SIMD-Accelerated Search via memchr

Status

Accepted

Context

ADR-001 establishes 1:1 structural parity with C Oniguruma. However, the C original's forward search pipeline uses hand-written byte-by-byte loops for literal prefix scanning (forward_search_range in regexec.c). Modern CPUs provide SIMD instructions (SSE2/AVX2 on x86-64, NEON on aarch64) that can scan memory significantly faster, but C Oniguruma does not use them.

The question is whether to deviate from the C original's search implementation for a performance improvement.

Decision

Replace the hand-written byte scan loops in the search pipeline with the memchr crate, which provides SIMD-vectorized implementations of single-byte, two-byte, and three-byte search.

Specifically:

1-byte literal prefix: memchr::memchr (replaces byte-by-byte scan)
2-byte set: memchr::memchr2 (replaces manual two-candidate loop)
3-byte set: memchr::memchr3 (replaces manual three-candidate loop)
Boyer-Moore-Horspool (BMH): Kept as-is from C (already efficient for multi-byte patterns)
Map search (>3 distinct bytes): Kept as-is from C (256-entry lookup table)

The structural shape of the search pipeline is unchanged -- the same functions exist, the same decision logic selects the strategy, and the same fallbacks apply. Only the inner byte-scanning loops are replaced.

Rationale

Measurable impact: The largest gains appear in full-text no-match scenarios where the engine must scan the entire haystack:
- 10 KB no-match: 381 ns vs 1.9 us (5x faster)
- 50 KB no-match: 1.5 us vs 9.3 us (6x faster)
Minimal code change: The memchr crate is a single dependency with zero transitive dependencies and zero unsafe in its public API.
No behavioral change: The SIMD paths find the same bytes at the same positions. All existing tests pass unchanged.
This is the kind of deviation ADR-001 allows: The control flow and API are identical; only the inner scan loop implementation differs, similar to how a C compiler might auto-vectorize a loop.

Consequences

The memchr crate is a build dependency.
Benchmarks for literal and RegSet search are 20-60% faster than C. No-match full-text scans are 5-6x faster.
The Map search path (>3 distinct first bytes) still uses a 256-entry byte map, same as C. SIMD dispatch only covers 1-3 byte sets.
Thin LTO (lto = "thin" in release profile) is enabled to allow cross-crate inlining of memchr calls without the compile-time cost of full LTO.

Extension: RegSet First-Byte Dispatch and Skip Needle

The original memchr integration accelerates single-pattern forward search. For multi-pattern workloads (Scanner/RegSet — see ADR-006), two additional SIMD-assisted optimizations were added:

First-byte dispatch table (`first_byte_candidates`)

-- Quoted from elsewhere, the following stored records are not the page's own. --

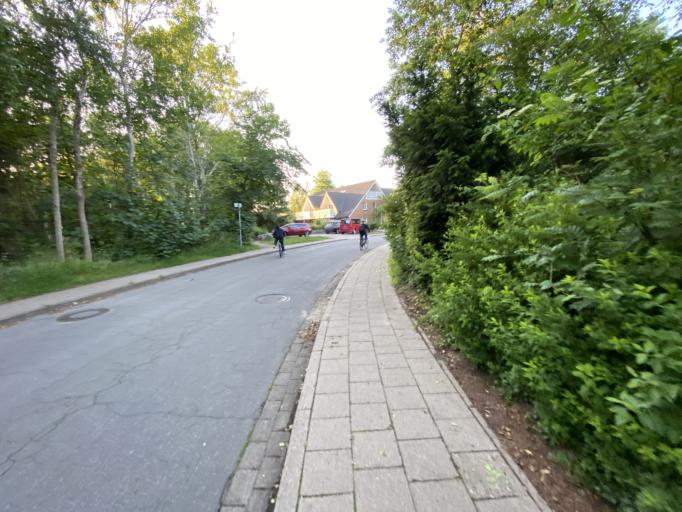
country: DE
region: Schleswig-Holstein
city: Sankt Peter-Ording
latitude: 54.3126
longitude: 8.6192
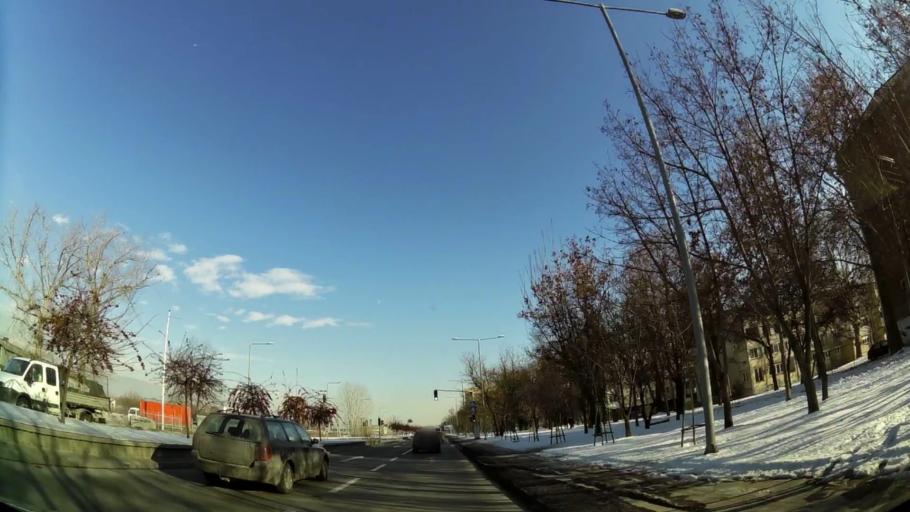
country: MK
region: Karpos
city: Skopje
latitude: 42.0075
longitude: 21.3960
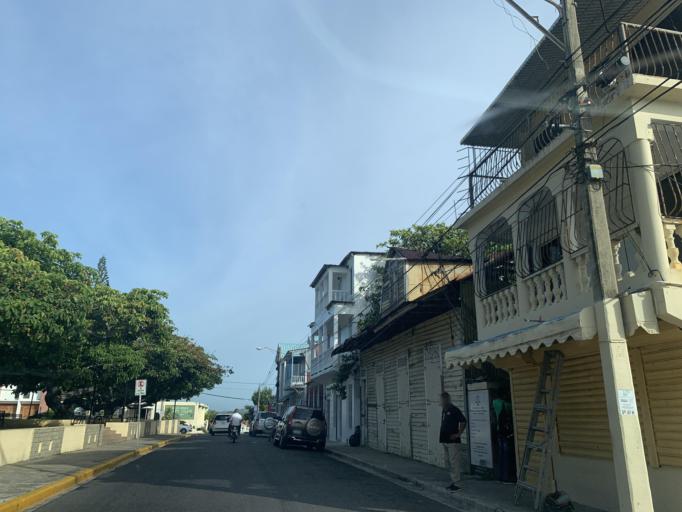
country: DO
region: Puerto Plata
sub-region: Puerto Plata
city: Puerto Plata
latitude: 19.7969
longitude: -70.6891
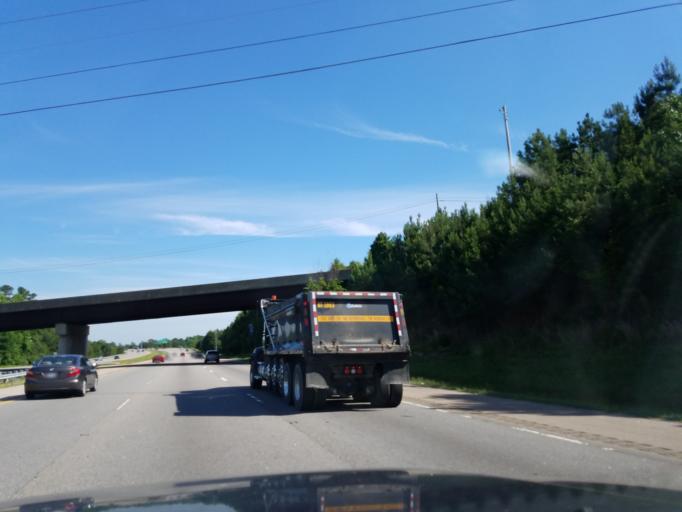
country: US
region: North Carolina
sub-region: Wake County
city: West Raleigh
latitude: 35.8848
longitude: -78.5913
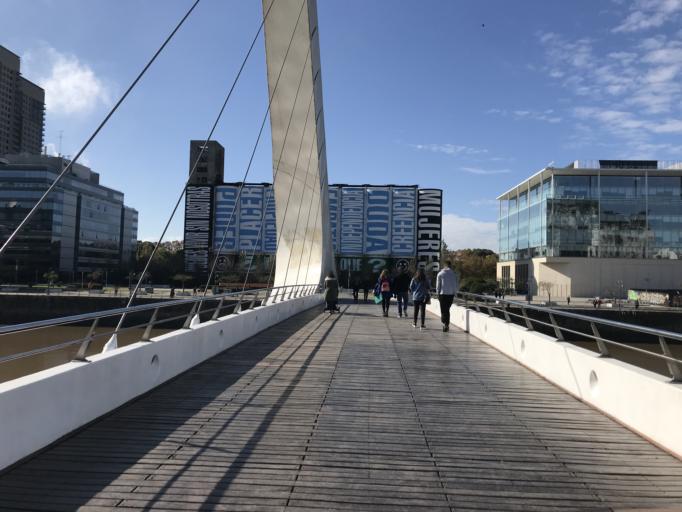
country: AR
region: Buenos Aires F.D.
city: Buenos Aires
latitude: -34.6080
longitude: -58.3652
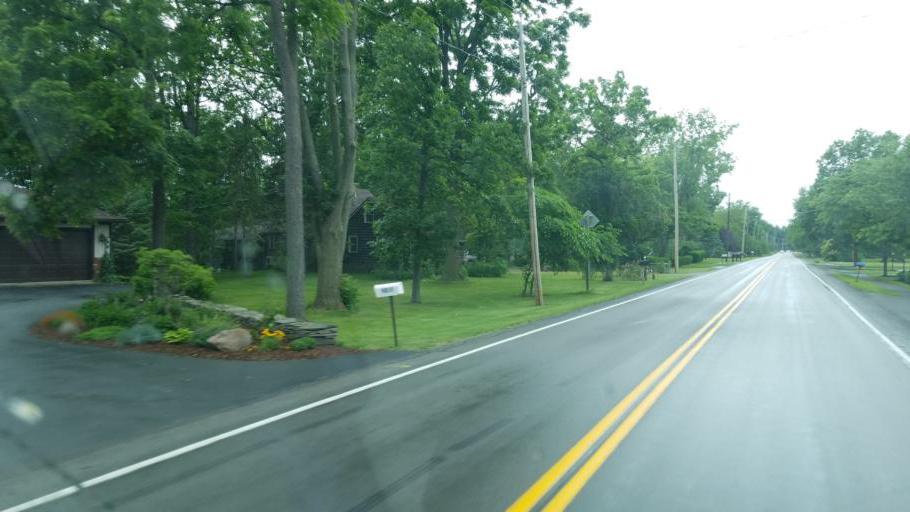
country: US
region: New York
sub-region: Niagara County
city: Lewiston
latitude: 43.2044
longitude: -79.0438
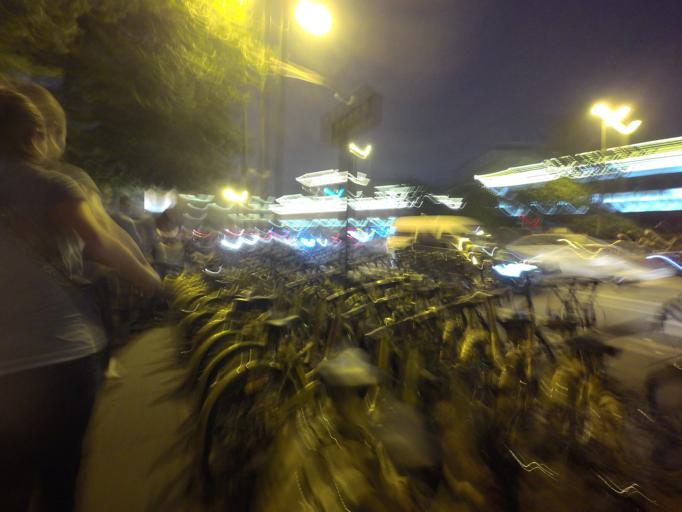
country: CN
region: Sichuan
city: Chengdu
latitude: 30.6468
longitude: 104.0465
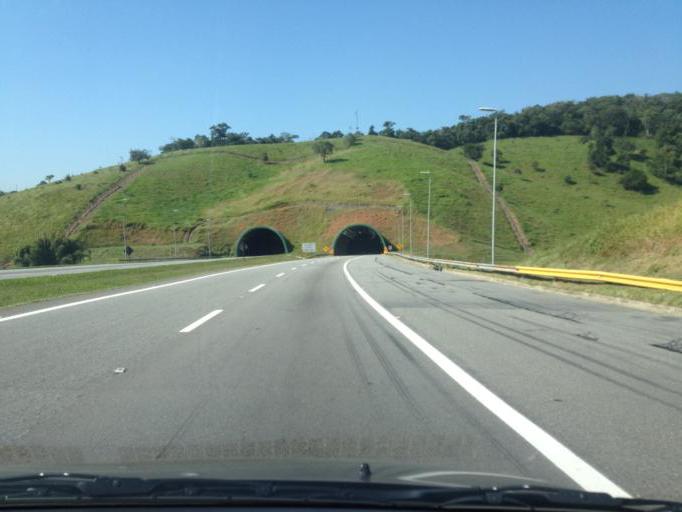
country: BR
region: Sao Paulo
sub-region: Jacarei
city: Jacarei
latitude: -23.3457
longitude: -45.9996
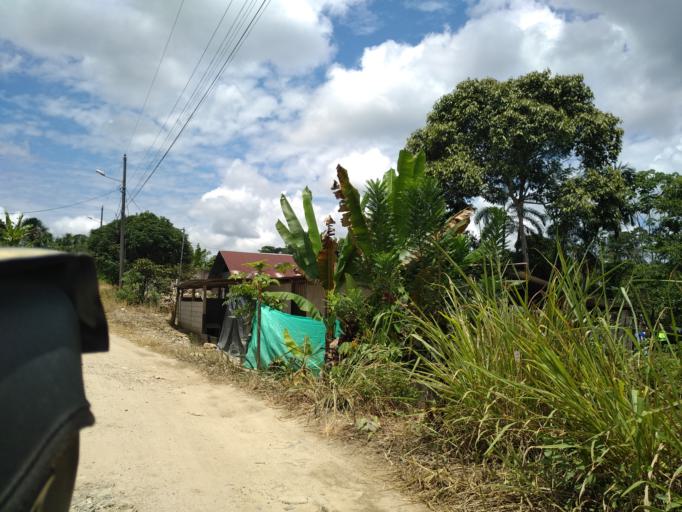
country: EC
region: Napo
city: Tena
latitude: -0.9929
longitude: -77.8237
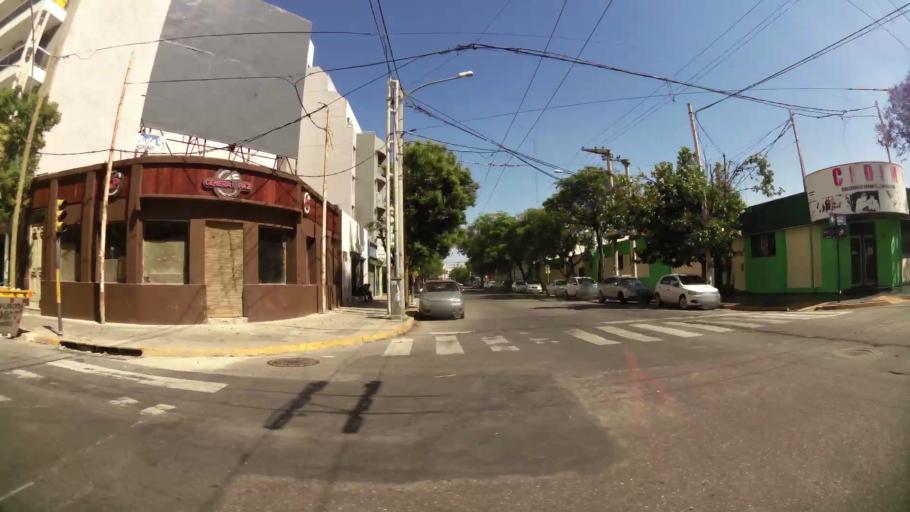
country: AR
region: Cordoba
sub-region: Departamento de Capital
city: Cordoba
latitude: -31.4131
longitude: -64.1634
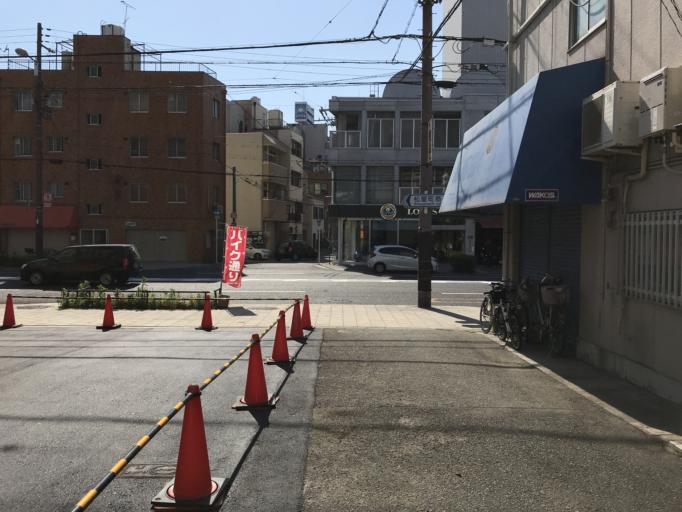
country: JP
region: Osaka
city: Osaka-shi
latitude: 34.6555
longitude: 135.5103
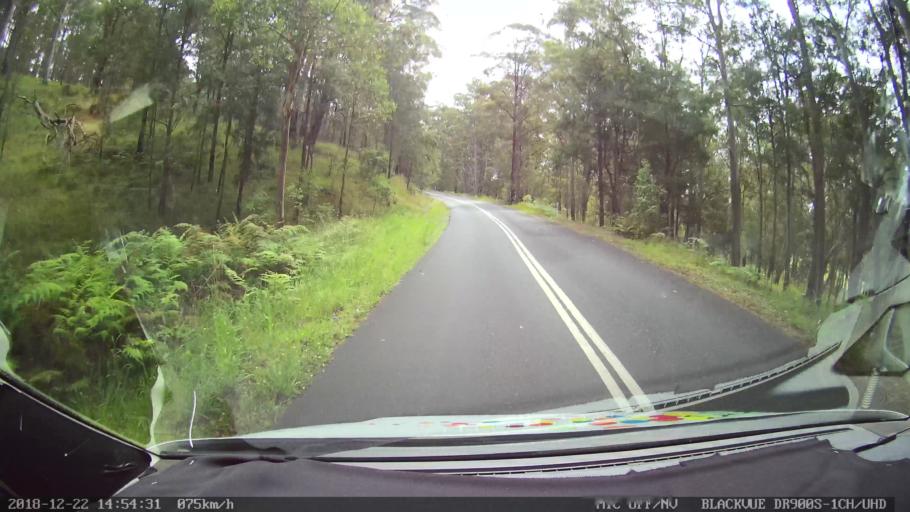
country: AU
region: New South Wales
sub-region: Bellingen
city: Dorrigo
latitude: -30.2267
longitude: 152.5318
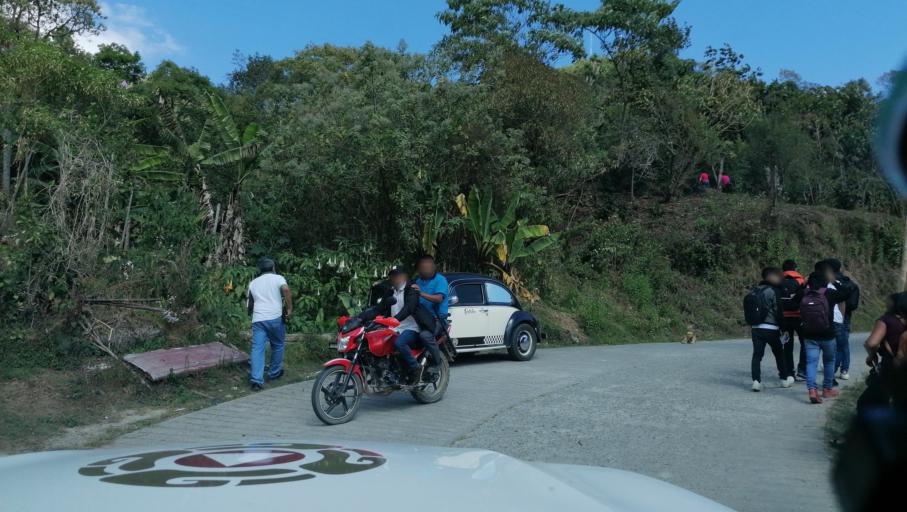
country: GT
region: San Marcos
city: Tacana
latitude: 15.2018
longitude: -92.2041
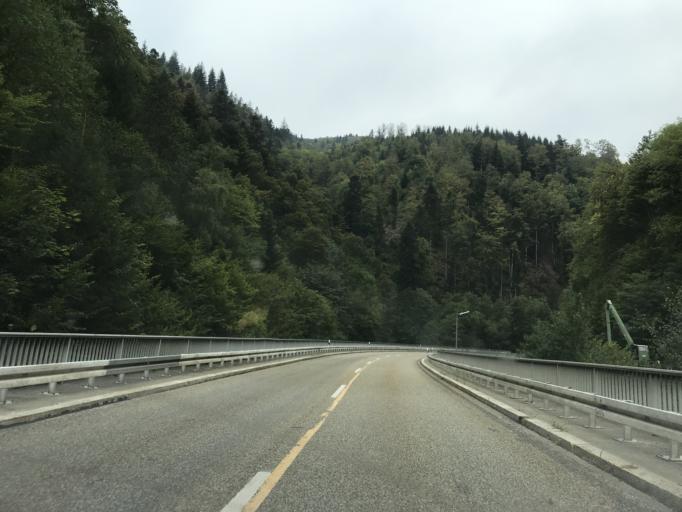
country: DE
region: Baden-Wuerttemberg
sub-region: Freiburg Region
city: Hasel
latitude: 47.6575
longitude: 7.9220
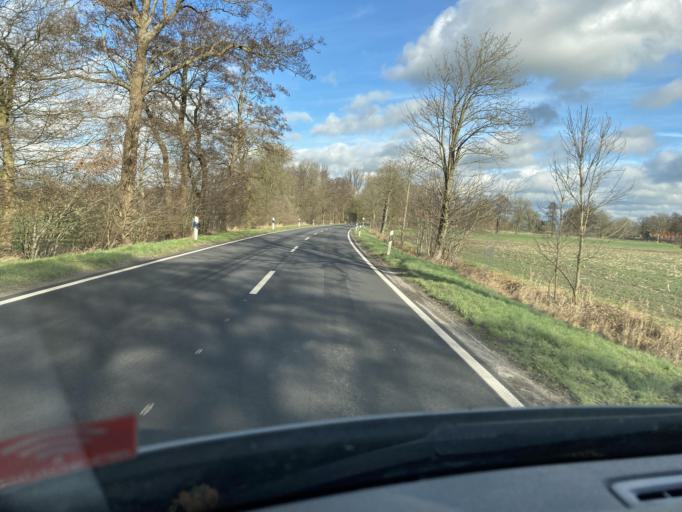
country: DE
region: Lower Saxony
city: Ostrhauderfehn
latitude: 53.1723
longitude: 7.5882
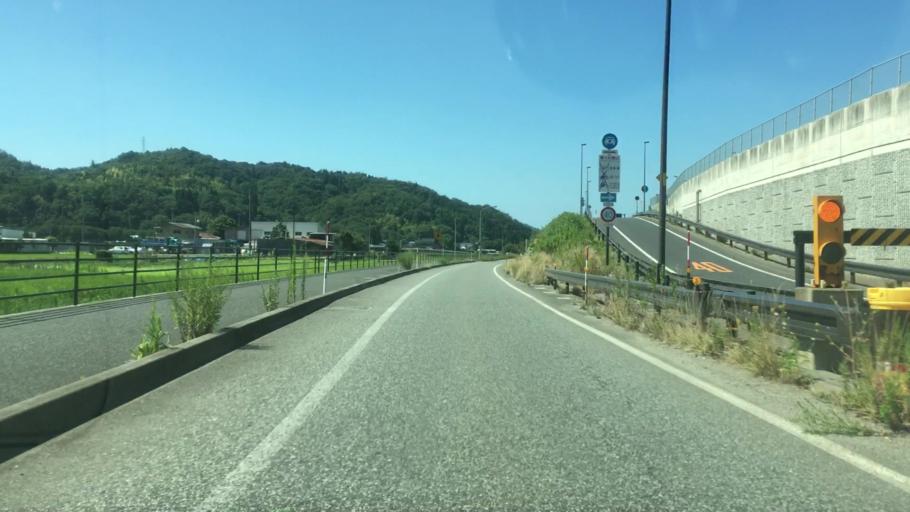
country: JP
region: Tottori
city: Tottori
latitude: 35.4310
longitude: 134.2056
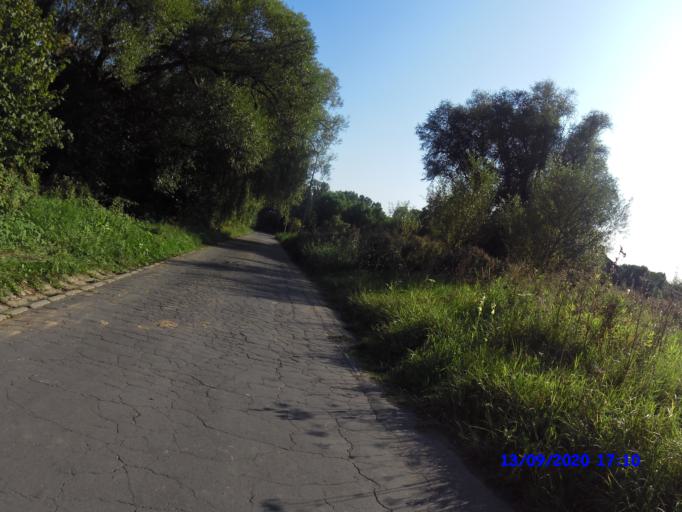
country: BE
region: Flanders
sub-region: Provincie Vlaams-Brabant
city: Dilbeek
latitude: 50.8306
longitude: 4.2616
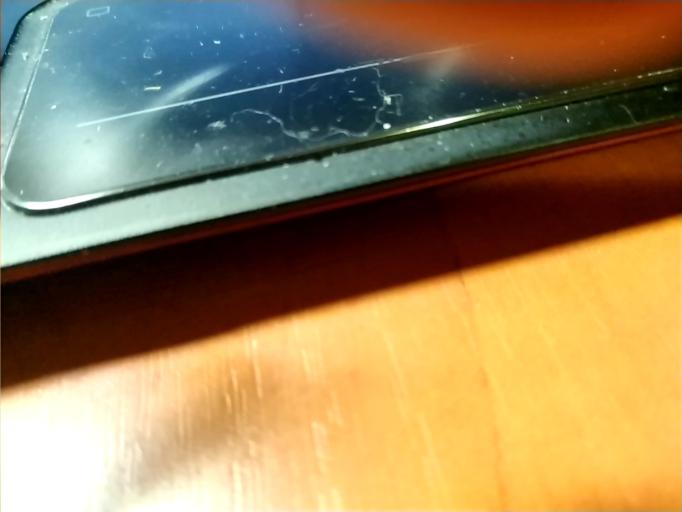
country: RU
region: Tverskaya
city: Kalashnikovo
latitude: 57.3824
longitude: 35.1538
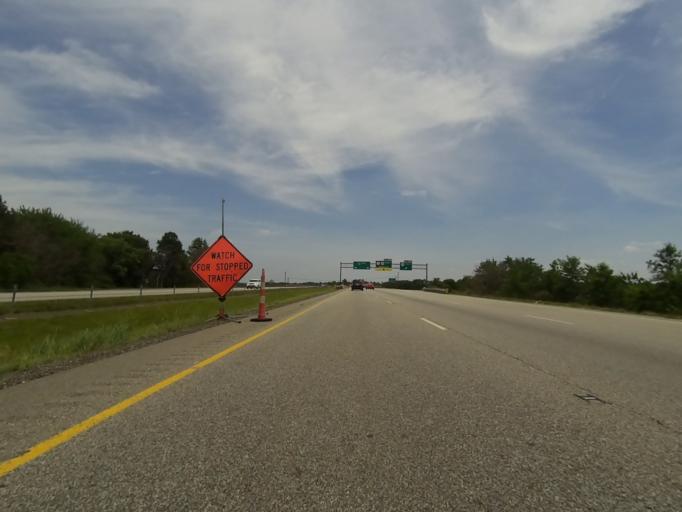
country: US
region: Ohio
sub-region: Portage County
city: Ravenna
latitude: 41.1098
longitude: -81.2464
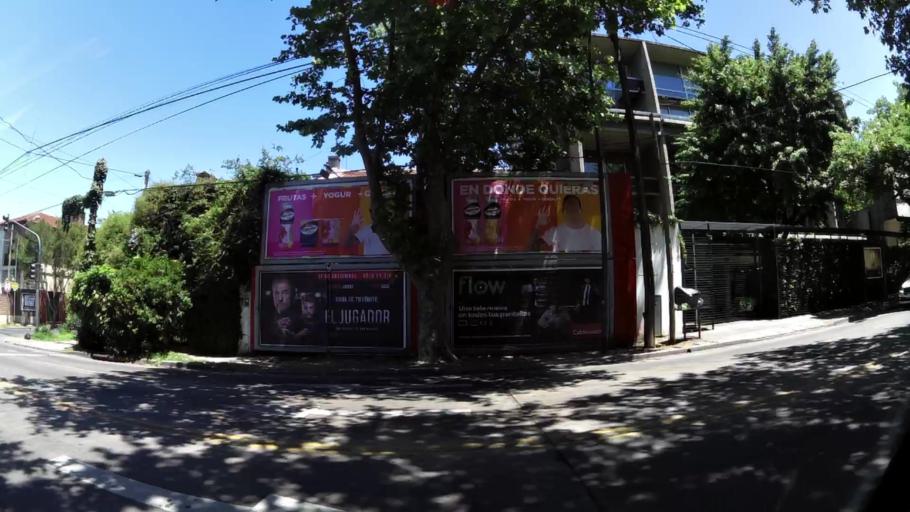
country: AR
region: Buenos Aires
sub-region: Partido de Vicente Lopez
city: Olivos
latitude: -34.5003
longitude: -58.4832
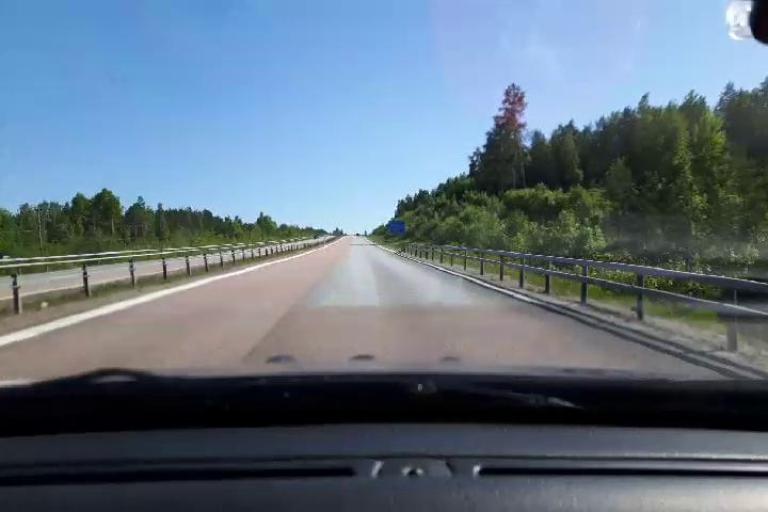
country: SE
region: Gaevleborg
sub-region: Soderhamns Kommun
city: Soderhamn
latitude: 61.3519
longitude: 17.0172
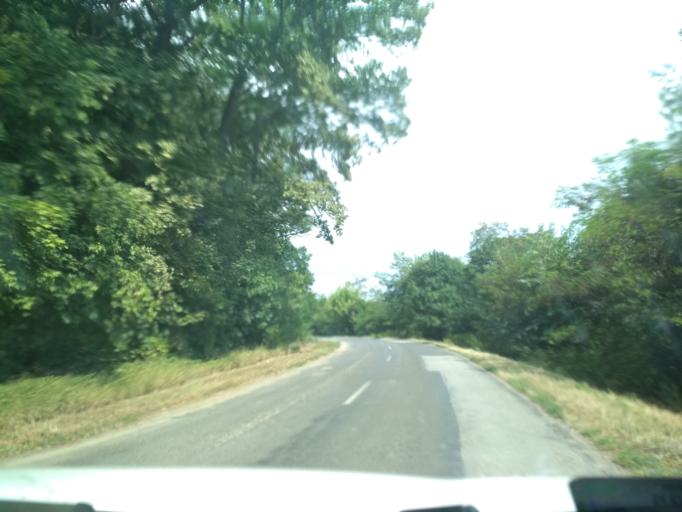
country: HU
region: Jasz-Nagykun-Szolnok
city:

A Box<[Vec<u16>; 256]> lookup table built at RegSet construction time. For each byte value 0-255, it stores the indices of regexes whose first-byte pre-filter does not exclude that byte. At search time, instead of trying all N regexes at each position, only the candidates matching the current input byte are attempted.

Sources for first-byte information (in priority order):

Exact prefix: Only the first byte of the regex's exact literal prefix
First-byte map: The regex's 256-entry first-byte prefilter bitmap (covers CClass, multi-byte ranges, etc.)
Fallback: Regex is added to all 256 slots (no filtering possible)

Skip needle (`SkipNeedle`)

Derived from the dispatch table: identifies byte values where no regex has candidates. These "impossible" bytes are collected into a SIMD skip needle (1-3 bytes via memchr/memchr2/memchr3). The search loop uses this needle to jump past positions where no regex can possibly match, avoiding per-position candidate lookups entirely.

Impact

Combined, these optimizations reduce RegSet position-lead search overhead by ~44% on TextMate grammar workloads. The memory cost is one 256-entry dispatch table per RegSet (~2-4 KB depending on regex count).

Additional consequences

RegSet dispatch tables add ~2-4 KB memory per RegSet instance. This is negligible compared to the compiled regex bytecode.